All actors in this production gave extremely authentic performances that made it seem as if one was recording their actual thoughts at 4 in the morning. Though filmed virtually, the chemistry displayed by all actors created the illusion of watching a genuine FaceTime call or viewing an actual conversation between two people. The technical elements, from the lighting to the editing, created a cohesive and engaging play, and the passion poured into this production from the cast and crew was clearly evident.
Even through a screen, Frankie's (Brian Purtell) excitement towards his radio show was apparent while Jane's (Zoe Brennan) more somber yet grateful approach to his show displayed the intricate depths and dark sides to her character. Monica and Anne, played by Payton Kuhlman and Rachel Neil respectively, had extremely contrasting characters that utilized their history together to create discernable chemistry. Monica's exhausted energy complemented Anne's hyper personality to create a yin and yang duo.
The editing, sets, and lighting, executed by Rachel Neil and Krishna Purohit, enabled a well-balanced narrative with no dead air.
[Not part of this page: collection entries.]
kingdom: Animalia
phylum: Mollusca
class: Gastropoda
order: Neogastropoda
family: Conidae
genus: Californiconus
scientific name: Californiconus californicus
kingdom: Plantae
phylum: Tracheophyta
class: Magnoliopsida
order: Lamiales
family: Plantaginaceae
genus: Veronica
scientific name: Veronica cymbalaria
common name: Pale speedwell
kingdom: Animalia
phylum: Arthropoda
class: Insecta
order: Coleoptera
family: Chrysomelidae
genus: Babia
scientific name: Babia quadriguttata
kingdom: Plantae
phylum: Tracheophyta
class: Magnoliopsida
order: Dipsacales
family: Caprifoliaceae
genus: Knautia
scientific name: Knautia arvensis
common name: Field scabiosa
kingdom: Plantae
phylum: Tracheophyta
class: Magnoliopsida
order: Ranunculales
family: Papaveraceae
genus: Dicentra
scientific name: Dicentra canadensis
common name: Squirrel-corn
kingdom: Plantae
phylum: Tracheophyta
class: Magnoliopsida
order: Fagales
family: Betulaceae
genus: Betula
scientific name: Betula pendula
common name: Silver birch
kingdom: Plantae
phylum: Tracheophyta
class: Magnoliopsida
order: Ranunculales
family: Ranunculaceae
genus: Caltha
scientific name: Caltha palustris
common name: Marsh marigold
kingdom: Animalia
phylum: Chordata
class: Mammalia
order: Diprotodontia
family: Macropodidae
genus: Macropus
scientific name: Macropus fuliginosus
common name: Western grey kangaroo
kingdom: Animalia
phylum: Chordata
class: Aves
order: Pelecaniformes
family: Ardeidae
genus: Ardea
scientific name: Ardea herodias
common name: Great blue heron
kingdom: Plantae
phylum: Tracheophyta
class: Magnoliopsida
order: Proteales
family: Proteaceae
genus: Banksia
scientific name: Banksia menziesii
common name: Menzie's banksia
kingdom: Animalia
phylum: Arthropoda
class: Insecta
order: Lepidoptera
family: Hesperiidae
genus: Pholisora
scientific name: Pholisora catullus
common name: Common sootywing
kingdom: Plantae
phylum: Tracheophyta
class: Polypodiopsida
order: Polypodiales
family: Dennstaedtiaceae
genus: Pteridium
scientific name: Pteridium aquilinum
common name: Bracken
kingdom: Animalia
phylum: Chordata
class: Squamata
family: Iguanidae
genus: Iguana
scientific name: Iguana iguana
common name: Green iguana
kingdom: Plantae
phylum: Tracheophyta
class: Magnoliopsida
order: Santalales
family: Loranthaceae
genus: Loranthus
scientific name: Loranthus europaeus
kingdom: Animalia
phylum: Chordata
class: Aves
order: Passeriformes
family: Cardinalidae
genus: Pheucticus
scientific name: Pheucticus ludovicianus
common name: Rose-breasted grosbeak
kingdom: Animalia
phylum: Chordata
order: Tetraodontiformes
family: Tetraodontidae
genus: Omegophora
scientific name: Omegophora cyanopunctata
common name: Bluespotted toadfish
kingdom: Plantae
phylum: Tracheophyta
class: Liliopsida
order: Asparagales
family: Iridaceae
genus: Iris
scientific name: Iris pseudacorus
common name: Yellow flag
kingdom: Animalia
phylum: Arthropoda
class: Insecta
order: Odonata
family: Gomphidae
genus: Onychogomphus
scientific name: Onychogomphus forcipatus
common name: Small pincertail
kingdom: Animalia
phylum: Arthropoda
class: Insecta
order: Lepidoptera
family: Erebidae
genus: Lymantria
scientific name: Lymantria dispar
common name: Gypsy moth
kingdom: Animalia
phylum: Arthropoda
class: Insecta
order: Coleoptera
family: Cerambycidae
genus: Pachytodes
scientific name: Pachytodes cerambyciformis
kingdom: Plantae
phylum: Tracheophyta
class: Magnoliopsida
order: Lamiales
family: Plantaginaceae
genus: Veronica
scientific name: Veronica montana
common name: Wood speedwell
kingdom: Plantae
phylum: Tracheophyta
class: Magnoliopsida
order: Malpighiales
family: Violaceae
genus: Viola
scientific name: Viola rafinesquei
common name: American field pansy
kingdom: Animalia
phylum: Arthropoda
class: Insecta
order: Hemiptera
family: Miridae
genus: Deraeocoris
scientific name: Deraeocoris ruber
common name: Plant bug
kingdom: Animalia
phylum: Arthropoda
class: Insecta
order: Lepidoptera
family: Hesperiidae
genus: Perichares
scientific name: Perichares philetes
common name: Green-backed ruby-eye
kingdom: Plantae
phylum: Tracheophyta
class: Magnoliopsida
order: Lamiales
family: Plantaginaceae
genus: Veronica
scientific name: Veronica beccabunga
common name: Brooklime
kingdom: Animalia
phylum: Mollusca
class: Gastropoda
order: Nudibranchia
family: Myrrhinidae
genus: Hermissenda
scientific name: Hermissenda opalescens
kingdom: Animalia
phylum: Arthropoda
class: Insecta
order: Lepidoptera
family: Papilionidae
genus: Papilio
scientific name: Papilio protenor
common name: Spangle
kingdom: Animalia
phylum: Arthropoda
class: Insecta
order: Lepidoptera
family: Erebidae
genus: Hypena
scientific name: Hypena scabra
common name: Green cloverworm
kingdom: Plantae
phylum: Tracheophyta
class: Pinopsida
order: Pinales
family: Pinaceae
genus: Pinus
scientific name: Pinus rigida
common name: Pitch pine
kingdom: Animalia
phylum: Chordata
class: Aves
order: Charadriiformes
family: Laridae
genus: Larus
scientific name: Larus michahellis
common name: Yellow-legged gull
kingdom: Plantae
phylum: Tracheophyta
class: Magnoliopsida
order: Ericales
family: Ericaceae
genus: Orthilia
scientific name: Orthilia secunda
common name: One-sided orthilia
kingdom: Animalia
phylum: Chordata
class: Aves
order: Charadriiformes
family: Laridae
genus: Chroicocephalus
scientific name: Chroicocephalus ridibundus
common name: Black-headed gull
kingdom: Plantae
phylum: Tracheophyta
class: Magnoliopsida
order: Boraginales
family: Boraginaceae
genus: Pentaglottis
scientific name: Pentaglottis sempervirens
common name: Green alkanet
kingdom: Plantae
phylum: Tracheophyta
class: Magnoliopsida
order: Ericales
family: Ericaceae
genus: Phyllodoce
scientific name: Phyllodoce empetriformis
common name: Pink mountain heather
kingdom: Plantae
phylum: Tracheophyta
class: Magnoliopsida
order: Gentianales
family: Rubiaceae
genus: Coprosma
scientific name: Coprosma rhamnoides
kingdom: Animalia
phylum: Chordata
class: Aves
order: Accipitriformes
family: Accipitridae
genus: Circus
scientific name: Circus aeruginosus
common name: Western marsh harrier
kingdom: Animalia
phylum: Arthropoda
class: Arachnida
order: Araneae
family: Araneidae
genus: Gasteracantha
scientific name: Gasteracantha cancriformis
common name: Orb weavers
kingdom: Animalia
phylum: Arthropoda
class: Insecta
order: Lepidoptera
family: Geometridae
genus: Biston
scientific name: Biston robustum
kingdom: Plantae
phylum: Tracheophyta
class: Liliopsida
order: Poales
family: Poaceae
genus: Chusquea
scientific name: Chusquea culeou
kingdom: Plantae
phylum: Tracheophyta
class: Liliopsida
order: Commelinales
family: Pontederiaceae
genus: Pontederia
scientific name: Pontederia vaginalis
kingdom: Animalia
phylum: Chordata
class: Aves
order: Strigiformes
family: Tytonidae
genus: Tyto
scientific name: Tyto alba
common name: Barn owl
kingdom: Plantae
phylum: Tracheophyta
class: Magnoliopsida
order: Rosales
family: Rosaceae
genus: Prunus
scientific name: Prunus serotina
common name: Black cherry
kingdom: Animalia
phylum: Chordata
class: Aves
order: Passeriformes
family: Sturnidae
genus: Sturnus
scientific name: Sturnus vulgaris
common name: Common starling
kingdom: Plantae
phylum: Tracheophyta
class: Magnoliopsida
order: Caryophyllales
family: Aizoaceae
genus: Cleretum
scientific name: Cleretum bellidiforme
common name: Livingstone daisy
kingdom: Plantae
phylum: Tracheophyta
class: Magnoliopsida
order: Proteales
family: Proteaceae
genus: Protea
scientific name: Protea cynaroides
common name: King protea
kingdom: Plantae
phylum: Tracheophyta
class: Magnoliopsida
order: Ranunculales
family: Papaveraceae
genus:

FaceTime calls looked like FaceTime calls. The clean editing between scenes pulled the story together, through the use of zooming in and out of windows to view separate scenes and monologues. The sound effects and music scores that were used complemented the drama unraveling onscreen. When a character had an epiphany, the music would reflect that tone. The lighting made each room look as though the time was actually 4 A.M., and the visual editing utilized clipart images, animation, and the work of Neil to create the illusion of paranormal beings flying around Sleeper Kid's room.
Although the world may seem distant and far away these days, tales like "4 A.M." remind us that the world is more connected than we think. From strangers to close friends, someone is always out there. Maybe stay up past your bedtime to find out who.